EXERCISE DETAILS
Whenever the word "Аксессуары" turns up in a line of the data below, copy that line.
Start of Block
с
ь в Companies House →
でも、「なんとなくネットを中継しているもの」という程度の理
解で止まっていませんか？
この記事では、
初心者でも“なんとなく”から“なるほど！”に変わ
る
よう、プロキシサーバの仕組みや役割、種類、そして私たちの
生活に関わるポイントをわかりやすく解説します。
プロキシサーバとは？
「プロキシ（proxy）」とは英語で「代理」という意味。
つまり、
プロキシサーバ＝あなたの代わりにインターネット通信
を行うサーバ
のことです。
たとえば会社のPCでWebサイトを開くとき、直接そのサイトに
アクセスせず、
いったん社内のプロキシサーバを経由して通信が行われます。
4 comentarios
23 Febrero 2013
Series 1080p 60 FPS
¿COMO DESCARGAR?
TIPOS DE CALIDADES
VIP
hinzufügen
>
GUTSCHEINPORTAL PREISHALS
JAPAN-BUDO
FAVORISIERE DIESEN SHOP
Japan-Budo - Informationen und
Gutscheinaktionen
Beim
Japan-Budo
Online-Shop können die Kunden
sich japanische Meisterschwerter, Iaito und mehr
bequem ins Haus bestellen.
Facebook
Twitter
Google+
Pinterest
End of Block
Start of Block
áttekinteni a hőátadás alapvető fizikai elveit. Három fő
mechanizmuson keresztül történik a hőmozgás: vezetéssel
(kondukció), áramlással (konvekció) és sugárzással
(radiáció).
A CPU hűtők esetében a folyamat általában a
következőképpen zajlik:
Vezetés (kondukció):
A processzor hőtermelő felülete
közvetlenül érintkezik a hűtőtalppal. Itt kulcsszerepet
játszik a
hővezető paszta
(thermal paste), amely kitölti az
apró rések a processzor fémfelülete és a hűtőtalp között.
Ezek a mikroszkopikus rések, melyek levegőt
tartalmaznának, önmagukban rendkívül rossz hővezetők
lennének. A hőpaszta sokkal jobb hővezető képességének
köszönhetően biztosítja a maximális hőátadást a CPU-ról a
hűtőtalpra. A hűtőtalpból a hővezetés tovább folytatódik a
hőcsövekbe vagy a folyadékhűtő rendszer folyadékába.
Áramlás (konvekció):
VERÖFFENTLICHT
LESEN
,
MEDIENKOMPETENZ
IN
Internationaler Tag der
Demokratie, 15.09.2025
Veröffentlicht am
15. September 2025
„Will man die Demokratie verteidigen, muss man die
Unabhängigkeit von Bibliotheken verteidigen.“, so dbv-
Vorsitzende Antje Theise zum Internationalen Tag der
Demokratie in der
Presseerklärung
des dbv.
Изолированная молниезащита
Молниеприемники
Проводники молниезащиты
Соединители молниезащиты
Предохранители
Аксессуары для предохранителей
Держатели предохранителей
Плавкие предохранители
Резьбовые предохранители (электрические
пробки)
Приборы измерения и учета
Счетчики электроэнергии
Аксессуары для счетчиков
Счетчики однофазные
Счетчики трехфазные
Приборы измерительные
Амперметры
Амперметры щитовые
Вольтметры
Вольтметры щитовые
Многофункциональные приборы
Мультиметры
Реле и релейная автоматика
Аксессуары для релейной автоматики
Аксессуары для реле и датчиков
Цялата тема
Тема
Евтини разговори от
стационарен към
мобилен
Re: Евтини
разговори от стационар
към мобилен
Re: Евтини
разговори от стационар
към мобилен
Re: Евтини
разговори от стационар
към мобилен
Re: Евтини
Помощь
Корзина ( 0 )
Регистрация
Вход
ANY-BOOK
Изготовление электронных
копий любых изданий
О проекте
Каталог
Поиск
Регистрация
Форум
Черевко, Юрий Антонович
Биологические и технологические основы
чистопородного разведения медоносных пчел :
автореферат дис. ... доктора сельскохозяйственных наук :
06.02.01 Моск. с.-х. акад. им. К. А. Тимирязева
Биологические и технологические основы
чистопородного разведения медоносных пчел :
End of Block
TASK SOLUTION
Аксессуары для предохранителей
Аксессуары для счетчиков
Аксессуары для релейной автоматики
Аксессуары для реле и датчиков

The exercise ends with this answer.